Most frequent two-grams

2. What are the frequencies of 2-grams and 3-grams in the dataset?

The most frequent n-2 and n-3 grams were “year old” and “two year ago” as seen in figure 3 and 4.

# create a vector of all three texts
str <- concatenate(lapply(EN_blog,"[", 1))
USBlog_trainG <- preprocess(str, remove.punct=TRUE, remove.numbers = TRUE, fix.spacing = TRUE)

# Find the most frequent two and three words
ng2 <- ngram(USBlog_trainG, n=2)
ng3 <- ngram(USBlog_trainG, n=3)


# create a matrix to make a bar-plot
W2 <- head(get.phrasetable(ng2), n=10)
W3 <- head(get.phrasetable(ng3), n=10)

W2$ngrams <- as.factor(W2$ngrams)
W2$freq <- as.numeric(W2$freq)

W3$freq <- as.numeric(W3$freq)
W3$freq <- as.numeric(W3$freq)

#Plot the results
FW2 <- ggplot(data=W2, aes(x=reorder(ngrams, freq), y = freq))+
  geom_bar(stat="identity", fill = "turquoise2")+
    ylab("Frequency")+
    xlab("2-gram words")+ 
  scale_fill_brewer(10,palette="Paired")+
  ggtitle("Frequency of n-2 grams")+
  theme_classic()+
  theme(legend.position = "none", plot.title = element_text(face = "bold", hjust = 0.5))+
  coord_flip()+
  labs(caption = "Figure 3. Top 10 frequent n-2 grams ")

FW2  

FW3 <- ggplot(data=W3, aes(x=reorder(ngrams, freq), y = freq))+
  geom_bar(stat="identity", fill = "orchid2")+
    ylab("Frequency")+
    xlab("3-gram words")+ 
  scale_fill_brewer(10,palette="Paired")+
  ggtitle("Frequency of n-3 grams")+
  theme_classic()+
  theme(legend.position = "none", plot.title = element_text(face = "bold", hjust = 0.5))+
  coord_flip()+
  labs(caption = "Figure 4. Top 10 frequent n-3 grams ")

FW3

3. How many unique words do you need in a frequency sorted dictionary to cover 50% of all word instances in the language? 90%?

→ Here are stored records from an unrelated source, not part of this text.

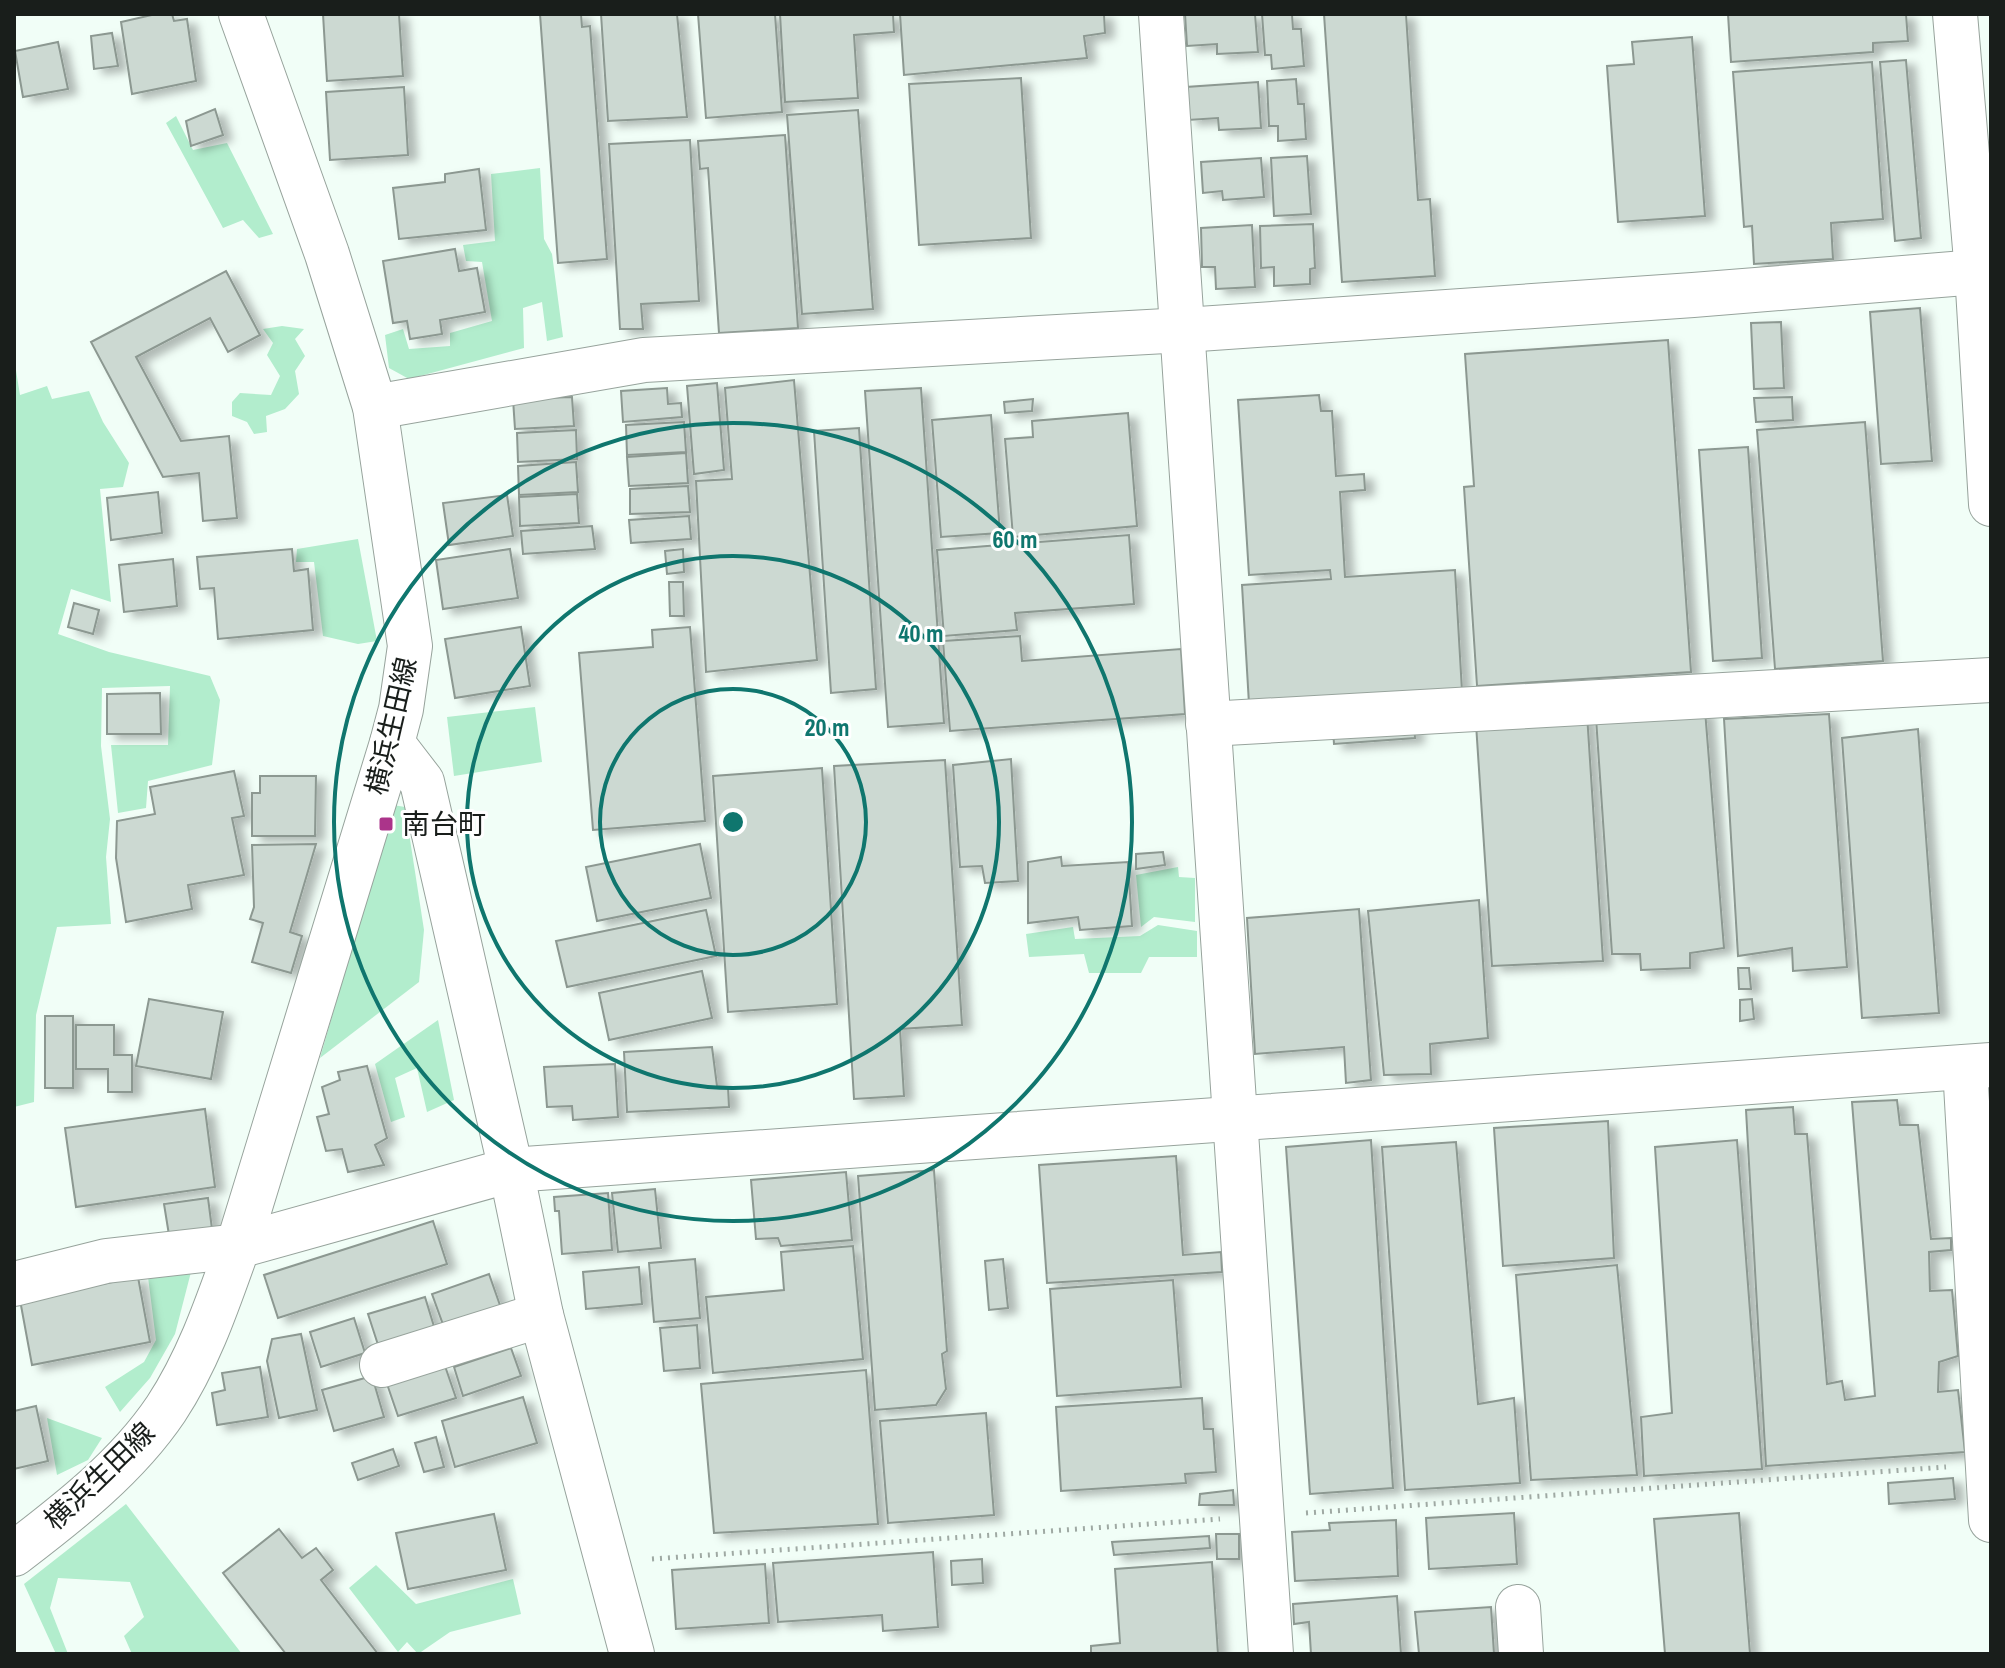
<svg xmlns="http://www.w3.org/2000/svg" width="2005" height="1668" font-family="'Archivo Narrow','Noto Sans JP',sans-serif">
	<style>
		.green { fill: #b2edcd }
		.building { fill: #ccd9d2; stroke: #8c9891; stroke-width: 2; filter: url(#shadow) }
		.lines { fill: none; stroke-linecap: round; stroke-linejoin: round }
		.minor-casing { stroke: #97a39c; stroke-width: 46 }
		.major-casing { stroke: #97a39c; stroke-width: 46 }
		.path { stroke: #9fa9a3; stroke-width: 5; stroke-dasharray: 2 6; stroke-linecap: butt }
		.minor { stroke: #fff; stroke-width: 44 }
		.major { stroke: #fff; stroke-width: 44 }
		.ring { fill: none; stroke: #0f766e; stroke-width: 4 }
		.poi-dot { fill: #ab348a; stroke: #fff; stroke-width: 3 }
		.labels { text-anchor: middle; stroke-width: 6; stroke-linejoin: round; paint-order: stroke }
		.street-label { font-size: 28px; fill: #191e1b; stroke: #fff }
		.poi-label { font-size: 28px; fill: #191e1b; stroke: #fff; text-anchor: start }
		.centre { fill: #0f766e; stroke: #fff; stroke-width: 4 }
		.ring-label { font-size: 24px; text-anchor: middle; font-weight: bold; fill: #0f766e; stroke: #fff; stroke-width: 6; stroke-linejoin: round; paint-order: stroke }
	</style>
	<defs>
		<filter id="shadow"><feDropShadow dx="9" dy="5" stdDeviation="4" flood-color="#0004"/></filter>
	</defs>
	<rect width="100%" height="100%" fill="#f1fef7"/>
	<!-- green -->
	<g class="green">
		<path d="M176,116l17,34 34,-7 46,91 -14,4 -16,-18 -20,8 -57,-105z"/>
		<path d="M540,168l4,71 8,15 11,83 -16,4 -5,-39 -19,6 1,40 -115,31 -20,-11 -4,-33 18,-6 6,20 41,-3v-13l42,-12 -10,-59 -16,-1 -3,-16 32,-4 -4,-67z"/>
		<path d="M282,326l22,3 -9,10 10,17 -10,15 4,23 -14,15 -19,7 1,16 -13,2 -7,-12 -15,-6v-14l8,-9 31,2 9,-19 -13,-21 6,-12 -10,-14z"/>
		<path d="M14,358l6,37 27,-9 5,13 37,-8 14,31 26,41 -6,24 -23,2 11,113 -40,-13 -13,45 51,18 101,24 10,24 -8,65 -64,16 -2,27 -28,5 -7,-68h57l2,-59 -68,2 -1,58 9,73 -4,38 5,67 -54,3 -21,88 -2,87 -20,5z"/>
		<path d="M358,539l19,102 -19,3 -35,-8 -9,-74h-18l1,-13z"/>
		<path d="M535,707l7,55 -88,14 -7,-59z"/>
		<path d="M393,805l12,2 19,123 -5,52 -99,76z"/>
		<path d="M1178,867l1,10 16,1v44l-41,-5 -13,10 -5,-52z"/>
		<path d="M1158,925l39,6v26h-48l-8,16h-52l-5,-19 -55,3 -3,-23 47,-7 2,12 65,-3z"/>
		<path d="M438,1020l16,80 -27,12 -10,-44 -22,10 10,39 -14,5 -16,-58z"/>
		<path d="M191,1272l-16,62 -25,44 -30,34 -15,-25 39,-25 12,-22 -8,-63z"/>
		<path d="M47,1418l55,20 -14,22 -31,15z"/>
		<path d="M126,1504l116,150h-110l-8,-18 20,-19 -14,-35 -72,-4 -8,30 18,46h-12l-32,-70z"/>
		<path d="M376,1565l40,39 97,-25 8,35 -71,18 -32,22 -11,-12 -9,10 -49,-64z"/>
	</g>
	<!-- building -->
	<g class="building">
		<path d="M156,14h16l2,7 13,-2 9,62 -64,13 -11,-72z"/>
		<path d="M323,14h76l4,62 -76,5z"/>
		<path d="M540,14h41l1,13 8,-1 17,233 -49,4z"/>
		<path d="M601,14h76l10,103 -79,4z"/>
		<path d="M698,14h77l7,98 -76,6z"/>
		<path d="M780,14h113l1,18 -40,3 4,63 -73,4z"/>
		<path d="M900,14h204l1,19 -21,3 3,22 -183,17z"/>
		<path d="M1185,14h70l3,38 -41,2v-10l-30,2z"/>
		<path d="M1262,14h30l1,15h8l3,37 -32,3 -1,-14h-6z"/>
		<path d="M1324,14h82l12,186 12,-1 5,77 -93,6z"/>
		<path d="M1728,14h178l2,27 -35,2v9l-142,10z"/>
		<path d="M112,33l6,33 -24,3 -3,-33z"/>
		<path d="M1692,37l13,179 -87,6 -11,-156 27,-2 -2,-22z"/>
		<path d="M58,42l10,47 -45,8 -8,-46z"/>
		<path d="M1906,60l15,178 -26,3 -15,-179z"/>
		<path d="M1872,62l11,157 -52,4 2,36 -79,5 -2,-38 -8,1 -11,-155z"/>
		<path d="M1021,78l10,160 -112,7 -10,-161z"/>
		<path d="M1296,79l2,25h6l2,35 -28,2v-15h-9l-2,-45z"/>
		<path d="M1258,82l3,46 -42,2 -1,-12 -30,2 -2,-33z"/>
		<path d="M404,87l4,68 -78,5 -4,-68z"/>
		<path d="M215,109l8,26 -32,11 -5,-25z"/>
		<path d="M858,110l15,199 -71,5 -15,-199z"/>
		<path d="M785,135l13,193 -79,5 -11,-165 -8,1 -2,-28z"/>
		<path d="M690,140l9,161 -58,3 2,25h-23l-11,-185z"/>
		<path d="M1307,156l4,58 -37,2 -3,-58z"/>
		<path d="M1261,158l3,39 -41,3 -1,-9 -19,2 -2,-31z"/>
		<path d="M479,169l7,61 -87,9 -6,-51 52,-6v-8z"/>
		<path d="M1313,224l2,44 -5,1v15l-36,2v-19l-13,1 -1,-42z"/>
		<path d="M1252,225l3,62 -39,2 -1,-22h-13l-1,-39z"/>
		<path d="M455,249l4,22 18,-3 8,44 -45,8 2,14 -32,5 -3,-18 -14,2 -10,-62z"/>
		<path d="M226,271l34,64 -32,17 -18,-34 -74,39 45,84 48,-5 8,82 -34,3 -4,-48 -36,4 -72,-135z"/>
		<path d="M1920,308l12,153 -51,3 -11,-152z"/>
		<path d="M1781,322l3,66 -30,1 -3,-66z"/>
		<path d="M1668,340l23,332 -214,14 -13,-199 10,-1 -9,-132z"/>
		<path d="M794,380l23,280 -111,12 -10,-191 36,-2 -7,-91z"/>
		<path d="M717,383l7,87 -30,4 -7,-88z"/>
		<path d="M667,388l1,16 13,-1 1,14 -59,5 -2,-31z"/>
		<path d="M921,388l23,335 -56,4 -23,-336z"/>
		<path d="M1319,395l2,16h11l4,65 28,-2 1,16 -25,2 5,85 110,-7 7,121 -213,13 -7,-119 89,-6 -1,-9 -81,5 -11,-175z"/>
		<path d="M572,397l2,29 -59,3 -2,-30z"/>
		<path d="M1792,397l1,23 -37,2 -2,-24z"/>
		<path d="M1033,399l-1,12 -27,2 -1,-11z"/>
		<path d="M1128,413l9,113 -124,11 -8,-98 28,-2 -1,-16z"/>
		<path d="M991,415l9,118 -59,4 -9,-117z"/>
		<path d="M684,422l2,30 -59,3 -1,-30z"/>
		<path d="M1865,422l18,239 -108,8 -18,-239z"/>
		<path d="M859,428l17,261 -45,4 -17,-262z"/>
		<path d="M576,430l1,29 -59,3 -1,-29z"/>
		<path d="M1748,447l14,211 -49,3 -14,-211z"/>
		<path d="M686,453l2,30 -59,3 -2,-29z"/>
		<path d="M576,462l2,30 -59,3 -1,-29z"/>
		<path d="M688,486l2,26 -60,2v-25z"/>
		<path d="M158,492l4,41 -51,7 -4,-42z"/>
		<path d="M577,494l2,29 -59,3 -1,-29z"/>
		<path d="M507,495l6,41 -64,9 -6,-42z"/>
		<path d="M689,516l2,23 -60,4 -2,-23z"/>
		<path d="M592,526l3,23 -72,5 -2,-23z"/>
		<path d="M1129,535l5,69 -119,9 2,17 -73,6 -7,-86z"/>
		<path d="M292,549l2,22 14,-2 5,61 -95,9 -4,-51 -14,1 -3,-32z"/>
		<path d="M510,549l8,49 -75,11 -7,-49z"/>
		<path d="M683,549l1,23 -17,2 -2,-23z"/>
		<path d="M173,559l4,47 -53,6 -5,-47z"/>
		<path d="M669,582h14l1,34h-14z"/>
		<path d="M74,603l25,7 -6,24 -25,-7z"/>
		<path d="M521,627l9,59 -75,12 -10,-59z"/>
		<path d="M690,627l15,194 -112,9 -14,-177 74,-6 -1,-17z"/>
		<path d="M1020,636l2,25 159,-12 4,65 -235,17 -7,-90z"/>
		<path d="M160,693l1,41h-54v-40z"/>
		<path d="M1705,710l19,238 -34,5v15l-49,2 -1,-16h-28l-16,-236z"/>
		<path d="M1587,714l16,247 -111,5 -16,-242z"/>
		<path d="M1829,714l18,253 -54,4 -1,-23 -54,8 -14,-237z"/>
		<path d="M1414,724l1,14 -81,6 -1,-14z"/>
		<path d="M1918,729l21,284 -77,5 -20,-280z"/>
		<path d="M1011,759l7,122 -33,2 -3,-17 -22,1 -7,-102z"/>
		<path d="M945,760l17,265 -62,4 4,67 -50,3 -20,-333z"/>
		<path d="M822,768l15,236 -109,8 -15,-236z"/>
		<path d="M234,771l10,45 -12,2 12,57 -56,10 4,24 -66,13 -10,-64 1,-37 38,-7 -5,-27z"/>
		<path d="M260,776h56l-1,60h-63v-43h8z"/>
		<path d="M316,844l-26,88 12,4 -11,37 -39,-11 11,-39 -13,-4 4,-12 -2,-62z"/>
		<path d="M700,844l11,54 -114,23 -11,-54z"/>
		<path d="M1163,852l2,13 -29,4v-15z"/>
		<path d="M1061,857l1,9 66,-4 4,64 -52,4 -2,-13 -50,6v-61z"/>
		<path d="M1479,900l9,138 -58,6 1,30 -47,1 -16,-164z"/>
		<path d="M1359,909l12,171 -25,3 -2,-36 -89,7 -8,-136z"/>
		<path d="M706,910l10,46 -149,31 -11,-46z"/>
		<path d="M1738,968h11l2,21h-12z"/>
		<path d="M702,971l10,47 -103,22 -10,-47z"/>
		<path d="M149,999l74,13 -12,67 -75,-13z"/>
		<path d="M1752,999l2,20 -14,2v-21z"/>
		<rect x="45" y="1016" width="28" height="72"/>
		<path d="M76,1025h38v30h18v37h-24v-23h-32z"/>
		<path d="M712,1047l5,39 11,1 1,20 -102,5 -3,-60z"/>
		<path d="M615,1064l3,53 -45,3 -1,-14 -25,1 -3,-40z"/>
		<path d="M367,1066l20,72 -12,7 9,20 -36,7 -6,-23 -16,2 -9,-34 12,-3 -7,-27 18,-7 -2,-8z"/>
		<path d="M1897,1100l3,25h18l13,114 20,-1v12l-22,2 1,39 22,-1 6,66 -19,6 -1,30 20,-2 7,62 -199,14 -20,-356 47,-3 2,27h12l20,250 15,-3 3,19 30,-4 -23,-294z"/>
		<path d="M205,1109l10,78 -139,20 -11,-79z"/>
		<path d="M1608,1121l6,137 -111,8 -9,-138z"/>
		<path d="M1371,1140l22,348 -83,6 -24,-347z"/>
		<path d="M1737,1140l25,329 -118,7 -3,-59 31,-4 -17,-266z"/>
		<path d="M1456,1142l22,262 36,-6 6,85 -115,7 -23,-343z"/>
		<path d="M1176,1156l7,99 38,-3 1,20 -175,11 -8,-118z"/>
		<path d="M934,1170l13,181 -5,3 4,35 -10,16 -61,5 -17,-234z"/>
		<path d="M846,1172l6,68 -71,6 -3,-8 -22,1 -5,-59z"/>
		<path d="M655,1189l6,59 -43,4 -6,-59z"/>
		<path d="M608,1193l4,57 -50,4 -3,-43h-4l-1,-14z"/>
		<path d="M208,1198l4,31 -43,6 -5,-31z"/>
		<path d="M433,1221l14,43 -169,54 -14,-43z"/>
		<path d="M853,1246l10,113 -150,14 -7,-76 78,-7 -3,-38z"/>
		<path d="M695,1259l5,59 -46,4 -5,-59z"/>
		<path d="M1003,1259l5,49 -19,2 -4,-49z"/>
		<path d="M1617,1265l20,210 -106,5 -15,-205z"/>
		<path d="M639,1267l3,37 -56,5 -3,-37z"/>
		<path d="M489,1274l13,37 -57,19 -13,-36z"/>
		<path d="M138,1277l12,65 -118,23 -12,-65z"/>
		<path d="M1173,1280l8,107 -124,9 -7,-107z"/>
		<path d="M425,1297l11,36 -56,18 -12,-37z"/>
		<path d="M354,1318l11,35 -44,14 -11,-35z"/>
		<path d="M697,1325l3,43 -36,3 -4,-43z"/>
		<path d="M301,1334l16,76 -38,8 -12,-57 5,-22z"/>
		<path d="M511,1348l10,28 -58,20 -9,-29z"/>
		<path d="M445,1366l11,32 -58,18 -11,-32z"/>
		<path d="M260,1367l8,50 -51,8 -5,-32 13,-3 -3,-17z"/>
		<path d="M866,1370l12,154 -164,9 -13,-149z"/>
		<path d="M372,1376l12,41 -50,14 -12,-41z"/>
		<path d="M523,1397l14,46 -82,24 -13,-46z"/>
		<path d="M1202,1398l2,31h9l3,43 -31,2 1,9 -125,8 -5,-84z"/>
		<path d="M36,1406l12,55 -34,8v-58z"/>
		<path d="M986,1413l8,102 -106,8 -8,-102z"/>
		<path d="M436,1437l8,30 -20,5 -9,-29z"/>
		<path d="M393,1449l6,17 -41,14 -6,-17z"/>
		<path d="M1953,1478l2,21 -66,5 -1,-21z"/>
		<path d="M1233,1490l1,15h-35l1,-11z"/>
		<path d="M1514,1513l3,51 -88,5 -3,-51z"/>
		<path d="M1739,1513l11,141h-85l-11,-135z"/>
		<path d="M494,1514l12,56 -98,19 -12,-56z"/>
		<path d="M1396,1520l2,56 -103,5 -3,-49 38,-2 -1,-7z"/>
		<path d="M279,1529l23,29 14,-10 17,22 -12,10 57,74h-92l-63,-81z"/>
		<path d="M1216,1534h23v25h-22z"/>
		<path d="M1209,1536l1,12 -96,7 -2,-13z"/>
		<path d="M933,1552l5,75 -55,4 -1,-16 -104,7 -5,-59z"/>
		<path d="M982,1559l1,24 -31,2 -1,-24z"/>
		<path d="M1212,1562l6,92h-127v-8l29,-3 -5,-74z"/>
		<path d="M765,1564l4,59 -93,6 -4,-59z"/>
		<path d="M1397,1596l4,58h-90l-2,-32 -15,2 -1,-20z"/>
		<path d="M1491,1607l3,47h-75l-4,-42z"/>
	</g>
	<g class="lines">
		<!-- minor casing -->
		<g class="minor-casing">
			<g id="minor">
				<path d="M1161,14l110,1640"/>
				<path d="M1955,14l22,258 14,232"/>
				<path d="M375,407l269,-47 540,-30 509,-35 284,-23"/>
				<path d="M1208,724l783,-44"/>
				<path d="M392,743l30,39 89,388 30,145 91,339"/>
				<path d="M1965,1067l26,453"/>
				<path d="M14,1284l92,-23 132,-15 273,-76 1480,-105"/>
				<path d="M382,1365l159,-50"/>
				<path d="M1518,1607l3,47"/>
			</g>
		</g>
		<!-- major casing -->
		<g class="major-casing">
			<path id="major" d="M14,1554c55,-42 113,-87 152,-145 33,-50 52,-107 72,-163l154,-503 9,-34 9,-63 -35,-239 -48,-153 -86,-240"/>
		</g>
		<!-- path -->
		<g class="path">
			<path d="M1306,1513l640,-46"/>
			<path d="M652,1559l568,-40"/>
		</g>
		<!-- minor -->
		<use href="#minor" class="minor"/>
		<!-- major -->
		<use href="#major" class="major"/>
	</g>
	<!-- distance rings -->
	<g class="ring">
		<circle cx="733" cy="822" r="133"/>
		<circle cx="733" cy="822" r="266"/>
		<circle cx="733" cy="822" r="399"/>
	</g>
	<!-- markers -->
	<rect class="poi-dot" x="378" y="816" width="16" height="16" rx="4"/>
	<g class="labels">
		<!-- street labels -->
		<g class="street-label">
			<text transform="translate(391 726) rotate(-77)" y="10">横浜生田線</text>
			<text transform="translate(99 1476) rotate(-44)" y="10">横浜生田線</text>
		</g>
		<!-- poi labels -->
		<g class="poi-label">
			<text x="402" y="834">南台町</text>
		</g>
	</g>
	<circle cx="733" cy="822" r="12" class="centre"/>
	<g class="ring-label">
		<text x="1015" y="548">60 m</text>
		<text x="921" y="642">40 m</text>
		<text x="827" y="736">20 m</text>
	</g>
	<!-- border -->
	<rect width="2005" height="1668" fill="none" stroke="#191e1b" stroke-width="32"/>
</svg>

# Write function to calculate coverage
CalCoverage <- function(DTM, coverage){
  sums <- as.data.frame(colSums(as.matrix(DTM)))
  sums <- rownames_to_column(sums)
  colnames(sums) <- c("term", "count")
  sums <- arrange(sums, desc(count))
  NeededFreq <- coverage * sum(sums$count[1:nrow(sums)])
  for(i in 1:nrow(sums)){
    if(sum(sums$count[1:i]) >= NeededFreq){
      return(i)
    }}
}   

#Calculate coverage of 50 and 90%
D50 <- CalCoverage(DTM, 0.5)
D90 <- CalCoverage(DTM, 0.9)
D50
## [1] 581
D90
## [1] 7369

To cover 50% of unique words in a frequency sorted dictionary, 581 are needed but 7369 for 90% of unique words.

4. How do you evaluate how many of the words come from foreign languages?

  • I would compare the text to a dictionary that included 95% of the word occurrences

5. Can you think of a way to increase the coverage – identifying words that may not be in the corpora or using a smaller number of words in the dictionary to cover the same number of phrases?

  • I could increase or decrease the percentages of words in the dictionary.